CS Document 2483-v1
Making Science in the Grid World: Using Glideins to Maximize Scientific Output
- Public document
- Many modern scientific collaborations need a lot of computing power. However, hosting and operating huge numbers of processing units is beyond the capability of most institutes, so the computers are being distributed among many locations and organized in a computer grid. While this allows sites to operate in an optimal mode, it does make the life of the average scientist much harder. Quite a bit of logic is necessary to optimally distribute the computing load among all the available sites, while avoiding resources that do not match the minimum requirements of the jobs.
Most VOs have thus rolled out some sort of Workload Management System (WMS) to maximize scientific output, while requiring minimal computer literacy. Condor glidein based WMS are presented here.
The Condor batch system is composed of several processes, distributed among many machines.
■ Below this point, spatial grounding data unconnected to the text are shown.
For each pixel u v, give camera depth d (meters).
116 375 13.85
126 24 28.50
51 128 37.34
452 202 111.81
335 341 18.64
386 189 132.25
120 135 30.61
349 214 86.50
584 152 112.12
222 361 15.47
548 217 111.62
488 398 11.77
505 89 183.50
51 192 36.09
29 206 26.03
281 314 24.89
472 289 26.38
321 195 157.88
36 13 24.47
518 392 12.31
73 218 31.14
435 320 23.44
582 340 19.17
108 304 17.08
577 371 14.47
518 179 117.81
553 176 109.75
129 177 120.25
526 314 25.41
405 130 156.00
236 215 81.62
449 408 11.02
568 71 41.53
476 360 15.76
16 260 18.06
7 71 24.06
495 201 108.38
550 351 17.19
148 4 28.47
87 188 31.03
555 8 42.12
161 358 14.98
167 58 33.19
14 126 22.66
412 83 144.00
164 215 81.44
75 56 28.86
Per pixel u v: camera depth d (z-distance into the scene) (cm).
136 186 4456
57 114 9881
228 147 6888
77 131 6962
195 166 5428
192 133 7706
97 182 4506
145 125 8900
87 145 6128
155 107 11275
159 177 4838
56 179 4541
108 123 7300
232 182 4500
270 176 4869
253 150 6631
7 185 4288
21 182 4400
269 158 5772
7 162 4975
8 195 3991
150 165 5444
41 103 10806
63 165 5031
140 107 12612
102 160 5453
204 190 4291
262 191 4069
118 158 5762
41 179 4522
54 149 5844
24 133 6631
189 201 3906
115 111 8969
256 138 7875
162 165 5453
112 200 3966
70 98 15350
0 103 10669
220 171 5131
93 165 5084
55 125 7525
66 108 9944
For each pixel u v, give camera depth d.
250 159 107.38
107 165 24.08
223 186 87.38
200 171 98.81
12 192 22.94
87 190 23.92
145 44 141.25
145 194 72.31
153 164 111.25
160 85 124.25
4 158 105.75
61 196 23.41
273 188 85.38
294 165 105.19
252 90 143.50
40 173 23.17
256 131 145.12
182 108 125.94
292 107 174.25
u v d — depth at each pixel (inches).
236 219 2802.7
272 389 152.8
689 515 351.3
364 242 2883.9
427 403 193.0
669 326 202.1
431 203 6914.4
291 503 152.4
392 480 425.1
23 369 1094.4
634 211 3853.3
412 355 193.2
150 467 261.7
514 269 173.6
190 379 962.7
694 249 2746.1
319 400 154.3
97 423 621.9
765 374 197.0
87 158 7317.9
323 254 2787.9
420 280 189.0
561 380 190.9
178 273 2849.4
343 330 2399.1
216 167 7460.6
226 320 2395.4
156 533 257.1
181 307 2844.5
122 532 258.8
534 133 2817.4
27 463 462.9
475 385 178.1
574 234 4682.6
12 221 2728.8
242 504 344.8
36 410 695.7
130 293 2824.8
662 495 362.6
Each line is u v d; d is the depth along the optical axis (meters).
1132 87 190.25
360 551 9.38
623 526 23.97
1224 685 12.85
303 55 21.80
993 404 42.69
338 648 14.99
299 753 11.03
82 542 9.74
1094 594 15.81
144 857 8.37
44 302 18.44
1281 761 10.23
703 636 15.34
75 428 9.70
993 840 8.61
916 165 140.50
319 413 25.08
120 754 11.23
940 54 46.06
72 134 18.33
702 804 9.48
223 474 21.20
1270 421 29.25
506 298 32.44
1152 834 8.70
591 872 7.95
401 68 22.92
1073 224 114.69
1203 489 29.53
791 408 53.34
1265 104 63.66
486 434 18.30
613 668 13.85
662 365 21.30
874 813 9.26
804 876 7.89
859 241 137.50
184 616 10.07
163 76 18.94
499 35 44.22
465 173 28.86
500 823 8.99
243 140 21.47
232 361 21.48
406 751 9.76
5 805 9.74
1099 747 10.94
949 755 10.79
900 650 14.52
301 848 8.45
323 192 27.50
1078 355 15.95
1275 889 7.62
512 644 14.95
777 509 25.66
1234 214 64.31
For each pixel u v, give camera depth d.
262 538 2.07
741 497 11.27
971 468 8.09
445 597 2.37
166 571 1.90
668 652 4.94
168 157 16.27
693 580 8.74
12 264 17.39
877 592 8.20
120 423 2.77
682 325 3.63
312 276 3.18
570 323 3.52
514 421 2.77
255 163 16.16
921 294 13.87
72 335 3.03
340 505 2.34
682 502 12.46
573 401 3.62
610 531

The system is composed of start daemons for compute resources, schedulers for managing user jobs, and a central manager that glues everything together.
Glideins are regular grid jobs, each starting up a properly configured start daemon that connects back to a central manager, expanding the Condor batch pool. The WMS is resposible for glidein submission with the goal of maximizing usefull computer cycles, while minimizing wasted cycles.
The glideinWMS is a general purpose WMS developed CMS, but based on an idea pioneered by CDF:
keeping a stead preasure of glideins on all suitable sites. It is based on the Condor philosophy, splitting the WMS into two logical pieces; a set of glidein factories and a set of VO frontends that drive the factories. Condor tools are used to glue everything together.
The glideinWMS is now used by two HEP experiments, CDF and CMS, for both event simulation and data analysis. Other scientific communities could benefit the same from glidein-based WMS, either implementing their own services or using the glideinWMS.
- Publication Information:
- IEEE NSS 2007 conference